Work task: All lines from the entries below that contain the string "worn" should be copied out.

:: Material to process

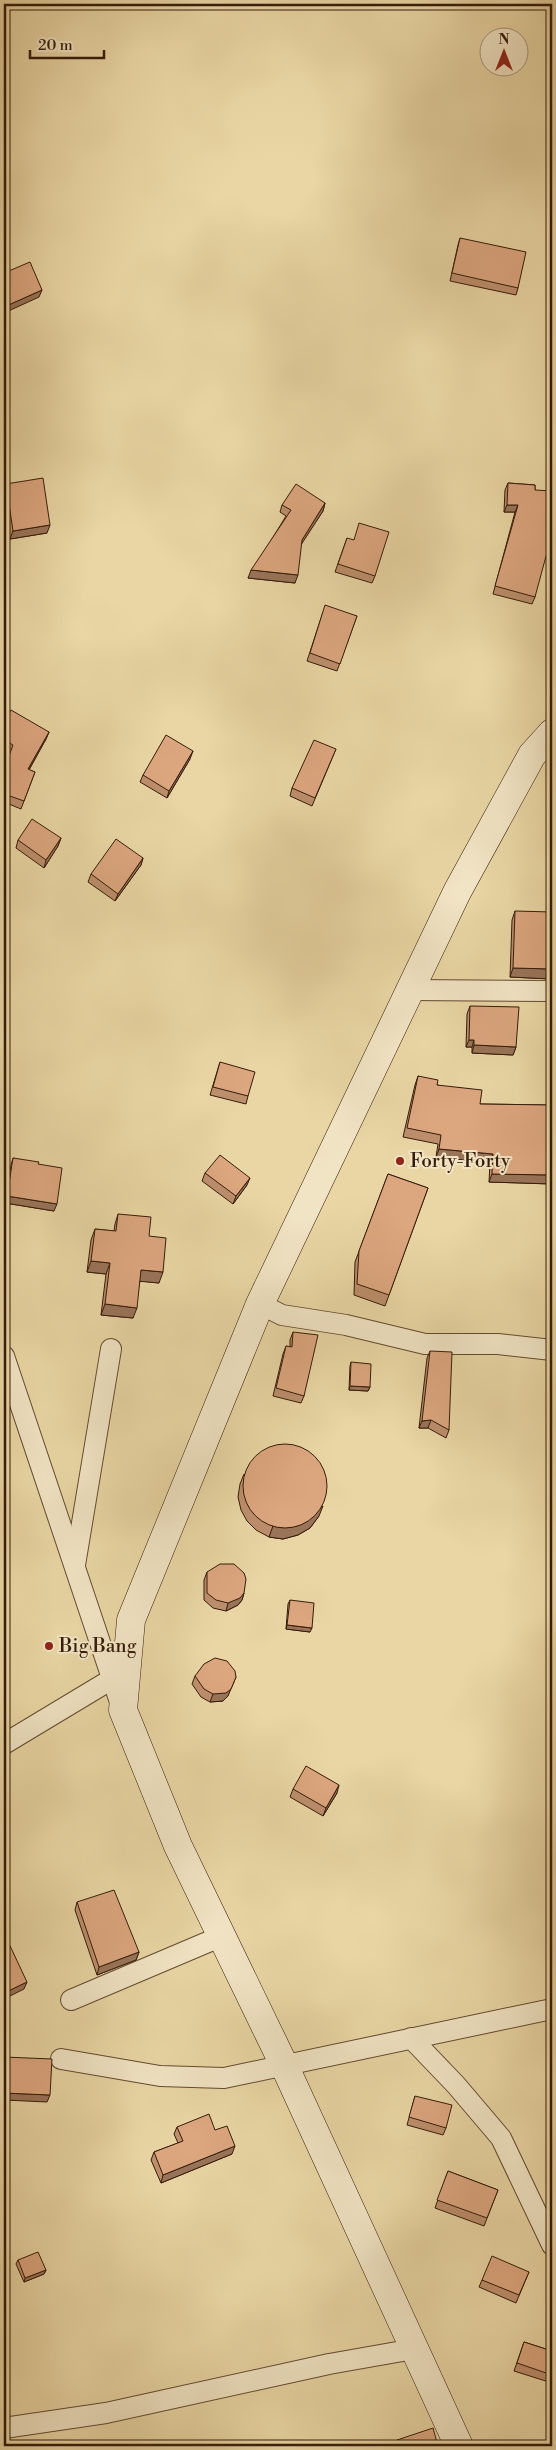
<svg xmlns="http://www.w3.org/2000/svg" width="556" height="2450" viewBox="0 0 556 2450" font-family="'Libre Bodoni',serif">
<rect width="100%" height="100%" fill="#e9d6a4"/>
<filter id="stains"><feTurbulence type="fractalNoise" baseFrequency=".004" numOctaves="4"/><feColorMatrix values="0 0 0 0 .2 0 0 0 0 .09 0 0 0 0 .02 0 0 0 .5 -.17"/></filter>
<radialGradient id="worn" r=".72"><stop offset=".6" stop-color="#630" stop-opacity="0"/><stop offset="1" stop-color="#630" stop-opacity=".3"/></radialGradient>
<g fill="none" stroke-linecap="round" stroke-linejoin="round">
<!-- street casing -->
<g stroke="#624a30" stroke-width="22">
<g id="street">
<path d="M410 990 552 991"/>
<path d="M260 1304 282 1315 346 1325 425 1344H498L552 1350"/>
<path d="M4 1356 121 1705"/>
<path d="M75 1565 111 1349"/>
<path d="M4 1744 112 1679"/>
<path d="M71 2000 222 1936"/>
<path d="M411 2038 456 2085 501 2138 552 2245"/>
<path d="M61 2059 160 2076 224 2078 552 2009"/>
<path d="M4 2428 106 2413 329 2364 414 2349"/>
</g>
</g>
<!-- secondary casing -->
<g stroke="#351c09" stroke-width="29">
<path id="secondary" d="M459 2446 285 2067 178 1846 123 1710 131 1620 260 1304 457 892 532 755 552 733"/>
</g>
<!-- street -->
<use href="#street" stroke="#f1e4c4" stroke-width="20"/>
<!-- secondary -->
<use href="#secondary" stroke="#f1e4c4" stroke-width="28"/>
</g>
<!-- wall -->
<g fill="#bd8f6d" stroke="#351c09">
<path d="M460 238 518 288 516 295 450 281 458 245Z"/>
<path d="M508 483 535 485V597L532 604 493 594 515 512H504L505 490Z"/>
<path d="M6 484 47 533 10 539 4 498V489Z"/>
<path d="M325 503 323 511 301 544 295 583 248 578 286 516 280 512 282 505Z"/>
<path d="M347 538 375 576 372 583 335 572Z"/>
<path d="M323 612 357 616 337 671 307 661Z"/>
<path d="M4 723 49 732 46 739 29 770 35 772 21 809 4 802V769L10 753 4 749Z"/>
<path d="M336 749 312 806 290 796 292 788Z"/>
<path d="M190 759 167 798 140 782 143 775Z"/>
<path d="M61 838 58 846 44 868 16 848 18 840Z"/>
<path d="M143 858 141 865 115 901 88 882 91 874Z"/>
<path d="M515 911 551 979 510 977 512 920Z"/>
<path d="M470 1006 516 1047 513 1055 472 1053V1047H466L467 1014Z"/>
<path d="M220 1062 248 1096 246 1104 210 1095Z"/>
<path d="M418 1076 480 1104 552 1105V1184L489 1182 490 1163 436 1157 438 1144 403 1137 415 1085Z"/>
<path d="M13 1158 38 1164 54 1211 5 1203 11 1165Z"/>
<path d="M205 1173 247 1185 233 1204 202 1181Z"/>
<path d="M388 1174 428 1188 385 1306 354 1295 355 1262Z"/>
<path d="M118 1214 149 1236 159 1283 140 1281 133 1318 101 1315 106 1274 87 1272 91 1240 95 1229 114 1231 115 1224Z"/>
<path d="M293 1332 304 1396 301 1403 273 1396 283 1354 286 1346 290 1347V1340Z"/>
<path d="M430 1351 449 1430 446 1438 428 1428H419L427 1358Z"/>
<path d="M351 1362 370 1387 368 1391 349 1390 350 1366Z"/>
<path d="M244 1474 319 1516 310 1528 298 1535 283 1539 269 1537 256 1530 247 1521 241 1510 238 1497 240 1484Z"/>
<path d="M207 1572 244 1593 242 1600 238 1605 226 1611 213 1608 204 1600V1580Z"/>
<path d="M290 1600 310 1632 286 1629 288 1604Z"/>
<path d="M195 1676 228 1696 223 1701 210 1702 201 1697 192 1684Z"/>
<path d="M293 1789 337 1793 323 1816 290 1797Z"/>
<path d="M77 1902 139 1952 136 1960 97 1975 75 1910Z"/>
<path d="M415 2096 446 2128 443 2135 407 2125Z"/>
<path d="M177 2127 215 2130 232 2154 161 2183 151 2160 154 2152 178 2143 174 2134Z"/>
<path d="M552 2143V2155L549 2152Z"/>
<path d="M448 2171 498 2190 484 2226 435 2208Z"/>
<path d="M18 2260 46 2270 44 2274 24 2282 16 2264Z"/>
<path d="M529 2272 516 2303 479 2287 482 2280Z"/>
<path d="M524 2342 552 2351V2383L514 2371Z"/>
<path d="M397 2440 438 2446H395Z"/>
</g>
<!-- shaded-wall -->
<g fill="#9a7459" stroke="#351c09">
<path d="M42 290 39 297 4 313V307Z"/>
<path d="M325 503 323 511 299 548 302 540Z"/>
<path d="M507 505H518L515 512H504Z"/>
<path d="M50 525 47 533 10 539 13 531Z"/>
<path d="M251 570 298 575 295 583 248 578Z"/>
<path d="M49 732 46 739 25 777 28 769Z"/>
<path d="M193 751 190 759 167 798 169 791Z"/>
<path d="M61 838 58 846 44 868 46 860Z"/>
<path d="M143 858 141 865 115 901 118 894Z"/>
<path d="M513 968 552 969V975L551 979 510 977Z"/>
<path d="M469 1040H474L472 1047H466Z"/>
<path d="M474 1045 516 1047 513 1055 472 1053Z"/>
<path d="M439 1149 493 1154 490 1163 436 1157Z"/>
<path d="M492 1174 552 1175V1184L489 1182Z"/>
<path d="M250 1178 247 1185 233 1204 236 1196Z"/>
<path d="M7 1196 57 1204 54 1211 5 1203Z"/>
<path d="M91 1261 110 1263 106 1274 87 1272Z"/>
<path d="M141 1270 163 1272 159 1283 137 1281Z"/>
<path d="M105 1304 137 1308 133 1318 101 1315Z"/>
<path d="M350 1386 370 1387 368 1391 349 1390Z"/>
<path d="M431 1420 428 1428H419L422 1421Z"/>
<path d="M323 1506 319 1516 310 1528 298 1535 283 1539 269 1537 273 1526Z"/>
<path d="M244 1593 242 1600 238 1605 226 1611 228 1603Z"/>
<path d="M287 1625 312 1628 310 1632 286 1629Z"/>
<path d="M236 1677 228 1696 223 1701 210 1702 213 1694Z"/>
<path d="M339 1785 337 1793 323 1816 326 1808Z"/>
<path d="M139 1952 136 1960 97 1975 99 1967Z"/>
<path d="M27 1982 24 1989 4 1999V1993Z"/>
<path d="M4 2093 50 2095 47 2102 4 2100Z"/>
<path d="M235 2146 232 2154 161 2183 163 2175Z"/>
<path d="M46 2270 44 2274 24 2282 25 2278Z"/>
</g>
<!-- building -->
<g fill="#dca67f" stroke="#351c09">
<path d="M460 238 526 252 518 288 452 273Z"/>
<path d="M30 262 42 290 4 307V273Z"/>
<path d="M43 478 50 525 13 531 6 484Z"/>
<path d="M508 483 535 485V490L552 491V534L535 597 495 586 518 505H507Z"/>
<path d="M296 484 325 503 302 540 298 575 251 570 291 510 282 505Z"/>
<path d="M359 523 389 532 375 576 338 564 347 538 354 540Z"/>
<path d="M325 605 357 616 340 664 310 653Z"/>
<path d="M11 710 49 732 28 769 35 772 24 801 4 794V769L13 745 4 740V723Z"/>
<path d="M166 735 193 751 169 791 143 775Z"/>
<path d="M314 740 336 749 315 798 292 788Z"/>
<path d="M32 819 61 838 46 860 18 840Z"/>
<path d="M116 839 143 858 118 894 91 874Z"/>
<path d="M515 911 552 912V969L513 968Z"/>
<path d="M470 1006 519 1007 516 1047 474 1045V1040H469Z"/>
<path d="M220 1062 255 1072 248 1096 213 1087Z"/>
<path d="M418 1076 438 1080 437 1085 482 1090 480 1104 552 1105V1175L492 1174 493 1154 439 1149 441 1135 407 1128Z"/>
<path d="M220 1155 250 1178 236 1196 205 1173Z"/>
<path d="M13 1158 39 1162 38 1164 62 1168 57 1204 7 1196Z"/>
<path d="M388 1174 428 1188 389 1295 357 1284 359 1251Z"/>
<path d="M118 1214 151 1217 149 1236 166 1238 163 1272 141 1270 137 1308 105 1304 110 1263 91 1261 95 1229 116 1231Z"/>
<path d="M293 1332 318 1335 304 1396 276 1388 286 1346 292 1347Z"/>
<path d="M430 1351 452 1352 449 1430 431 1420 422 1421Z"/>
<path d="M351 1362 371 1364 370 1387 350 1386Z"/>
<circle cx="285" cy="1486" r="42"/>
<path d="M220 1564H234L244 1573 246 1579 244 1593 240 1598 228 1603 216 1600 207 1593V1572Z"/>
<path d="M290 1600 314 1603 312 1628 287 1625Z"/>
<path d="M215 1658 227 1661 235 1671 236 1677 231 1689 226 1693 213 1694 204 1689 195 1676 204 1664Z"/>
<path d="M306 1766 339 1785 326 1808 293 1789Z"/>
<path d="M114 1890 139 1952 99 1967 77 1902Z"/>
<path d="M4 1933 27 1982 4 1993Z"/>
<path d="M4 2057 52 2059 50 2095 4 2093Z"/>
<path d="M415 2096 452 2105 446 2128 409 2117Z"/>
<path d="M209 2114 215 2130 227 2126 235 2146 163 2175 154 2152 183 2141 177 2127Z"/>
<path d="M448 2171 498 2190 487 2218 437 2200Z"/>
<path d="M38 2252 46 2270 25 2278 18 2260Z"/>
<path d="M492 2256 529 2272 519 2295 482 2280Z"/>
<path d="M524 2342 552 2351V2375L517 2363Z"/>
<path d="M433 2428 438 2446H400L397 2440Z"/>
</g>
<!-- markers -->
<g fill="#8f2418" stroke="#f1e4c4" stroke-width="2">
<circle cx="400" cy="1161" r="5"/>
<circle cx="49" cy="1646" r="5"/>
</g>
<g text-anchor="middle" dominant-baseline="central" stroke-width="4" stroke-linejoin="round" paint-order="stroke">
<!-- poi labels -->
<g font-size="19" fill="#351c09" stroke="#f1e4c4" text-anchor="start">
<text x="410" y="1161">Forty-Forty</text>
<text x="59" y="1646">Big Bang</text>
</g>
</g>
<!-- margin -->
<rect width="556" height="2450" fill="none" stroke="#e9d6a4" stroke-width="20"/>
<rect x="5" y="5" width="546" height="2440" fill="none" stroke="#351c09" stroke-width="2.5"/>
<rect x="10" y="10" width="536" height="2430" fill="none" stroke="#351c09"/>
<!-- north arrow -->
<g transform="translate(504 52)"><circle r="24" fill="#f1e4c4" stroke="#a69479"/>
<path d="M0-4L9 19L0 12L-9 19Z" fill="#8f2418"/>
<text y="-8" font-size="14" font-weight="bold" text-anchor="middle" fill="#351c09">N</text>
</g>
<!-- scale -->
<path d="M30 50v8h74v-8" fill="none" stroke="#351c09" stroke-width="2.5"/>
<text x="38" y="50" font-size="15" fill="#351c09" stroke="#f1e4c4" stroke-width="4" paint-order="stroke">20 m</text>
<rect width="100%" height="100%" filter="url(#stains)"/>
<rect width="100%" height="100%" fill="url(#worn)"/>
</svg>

::::

Solution to this problem:
<radialGradient id="worn" r=".72"><stop offset=".6" stop-color="#630" stop-opacity="0"/><stop offset="1" stop-color="#630" stop-opacity=".3"/></radialGradient>
<rect width="100%" height="100%" fill="url(#worn)"/>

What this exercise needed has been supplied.